Bill Davidsen wrote:
> Siddhesh Poyarekar wrote:
>> On Wed, Aug 18, 2010 at 5:13 AM, Bill Davidsen <davidsen at tmr.com> wrote:
>>> It's getting so keeping systems up to date with current patches is
>>> incompatible with reasonable uptime goals. More and more upgrades
>>> require a reboot, and even reading the CVE data behind the update it's
>>> not always possible to tell if a fix is urgent. I'd like to encourage a
>>> bit more detail in the info with the upgrade, and a little more thought
>>> about what can be done to reduce reboots.
>>> More operations are specifying maximum outage figures, running 7x24, and
>>> running things which have long run times and bad checkpoint code.
>>> At least two companies are done with reminding people to shut off the
>>> desktop overnight, they are putting cloud software on desktops and using
>>> cloud tech to offload mainframes. Not just new tech such as SETI at home
>>> and folding use, but things like PVM. I was admin of a PVM group 21
>>> years ago, but people are still using it.

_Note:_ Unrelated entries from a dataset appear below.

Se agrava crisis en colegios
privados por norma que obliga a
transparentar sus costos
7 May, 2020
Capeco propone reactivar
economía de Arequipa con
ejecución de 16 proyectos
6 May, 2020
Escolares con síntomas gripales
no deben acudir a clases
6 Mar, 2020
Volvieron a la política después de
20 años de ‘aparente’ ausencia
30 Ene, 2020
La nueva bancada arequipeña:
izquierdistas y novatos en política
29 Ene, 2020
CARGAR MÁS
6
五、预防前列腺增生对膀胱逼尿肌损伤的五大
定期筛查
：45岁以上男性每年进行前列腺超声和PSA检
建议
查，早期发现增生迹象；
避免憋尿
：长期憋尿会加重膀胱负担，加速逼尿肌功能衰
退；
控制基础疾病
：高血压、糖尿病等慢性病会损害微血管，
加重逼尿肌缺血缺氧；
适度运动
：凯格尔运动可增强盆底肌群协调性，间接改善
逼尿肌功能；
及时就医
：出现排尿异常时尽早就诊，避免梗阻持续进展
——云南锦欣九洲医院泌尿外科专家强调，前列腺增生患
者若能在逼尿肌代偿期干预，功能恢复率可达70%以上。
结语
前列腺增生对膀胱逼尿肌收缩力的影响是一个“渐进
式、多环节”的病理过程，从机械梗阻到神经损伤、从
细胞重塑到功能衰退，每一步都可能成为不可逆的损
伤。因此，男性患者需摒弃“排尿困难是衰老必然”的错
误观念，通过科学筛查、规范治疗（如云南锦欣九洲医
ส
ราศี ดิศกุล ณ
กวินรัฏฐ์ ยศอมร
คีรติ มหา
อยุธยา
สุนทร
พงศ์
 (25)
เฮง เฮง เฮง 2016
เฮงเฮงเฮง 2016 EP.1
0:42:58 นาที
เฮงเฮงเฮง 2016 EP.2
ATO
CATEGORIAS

>> If you subscribe to the package-announce list, you will get detailed
>> emails about updates, like this one:
>> http://lists.fedoraproject.org/pipermail/package-announce/2010-August/044962.html
> I follow the RSS lists, but I'm very aware of this. But current policy is that 
> if there is a fix marked as a security bug all net attached machines will get it 
> if they run the software.
>> This can help you decide if a kernel update is important for you. If
>> it is not a kernel update then it will most likely not require a
>> reboot. Everything else can be made functional through a service
>> restart at most.
> If only that were true. But PackageManager disagrees. Quite a few things are 
> marked to require reboot, and I have noted that at least some of them cause 
> strange behavior if a reboot is not done.

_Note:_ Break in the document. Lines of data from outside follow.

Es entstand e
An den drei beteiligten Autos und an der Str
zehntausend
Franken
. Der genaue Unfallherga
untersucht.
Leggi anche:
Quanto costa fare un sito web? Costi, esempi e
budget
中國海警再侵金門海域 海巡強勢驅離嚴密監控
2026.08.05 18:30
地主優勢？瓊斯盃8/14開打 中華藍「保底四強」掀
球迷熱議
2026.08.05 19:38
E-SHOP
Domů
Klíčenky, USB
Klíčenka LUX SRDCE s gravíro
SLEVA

>>> To some extent RHEL suffers from this as well, though systems seem to
>>> have fewer and more stable things running.
>> Same for RHEL too. You get information on pages like:
>> https://rhn.redhat.com/errata/RHSA-2010-0046.html
>> Customers also get emails with this information so that they can
>> decide if they want to do an update or not.

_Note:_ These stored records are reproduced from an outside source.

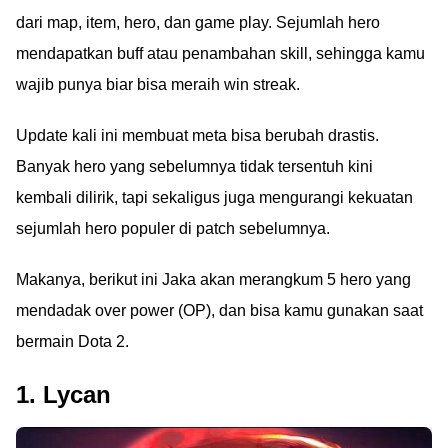
dari map, item, hero, dan game play. Sejumlah hero
mendapatkan buff atau penambahan skill, sehingga kamu
wajib punya biar bisa meraih win streak.
Update kali ini membuat meta bisa berubah drastis.
Banyak hero yang sebelumnya tidak tersentuh kini
kembali dilirik, tapi sekaligus juga mengurangi kekuatan
sejumlah hero populer di patch sebelumnya.
Makanya, berikut ini Jaka akan merangkum 5 hero yang
mendadak over power (OP), dan bisa kamu gunakan saat
bermain Dota 2.
1. Lycan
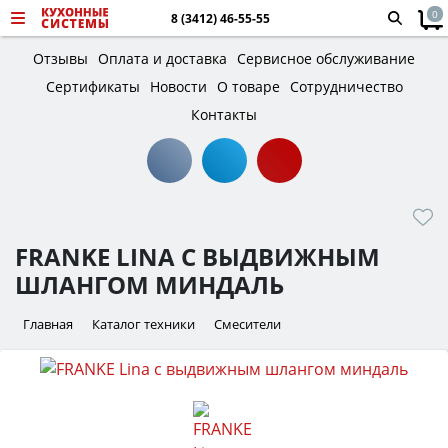
0
8 (3412) 46-55-55
Отзывы
Оплата и доставка
Сервисное обслуживание
Сертификаты
Новости
О товаре
Сотрудничество
Контакты
FRANKE LINA С ВЫДВИЖНЫМ
ШЛАНГОМ МИНДАЛЬ
Главная
Каталог техники
Смесители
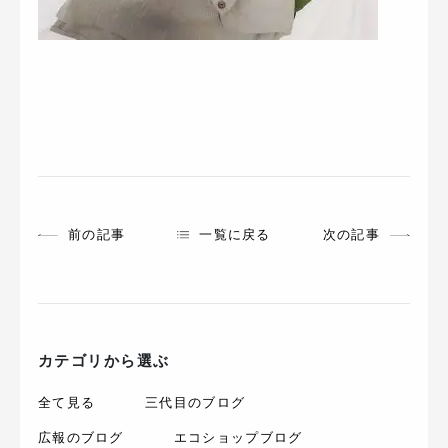
前の記事
一覧に戻る
次の記事
カテゴリから選ぶ
全て見る
三代目のブログ
広報のブログ
エコショップブログ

>> To conclude, just because an update is available does not mean that
>> you need to apply it. You need to do your own research and decide if
>> an update is relevant for you. And on the point of comparison with
>> Windows, there is none because you cannot really compare the amount of
>> information given out on a Windows update as compared to updates for
>> any Linux distribution.
> New functionality and bug fixes in stuff which "works for us" can be postponed, 
> security bugs on exposed machines get fixed pronto, I can explain brief outages 
> better than breaches. :-(
In the last few days PackageManager has told me to reboot after install of the 
- Kernel header files
- Kernel update
- LDAP support
- Perf monitor
- RUBY libraries
- Network boot ROM firmware
- Open Source BIOS

I think it might be time to separate changes which take effect after reboot (ie. 
at your convenience), and upgrades which are likely to make the system unstable 
or newly started process behave incorrectly.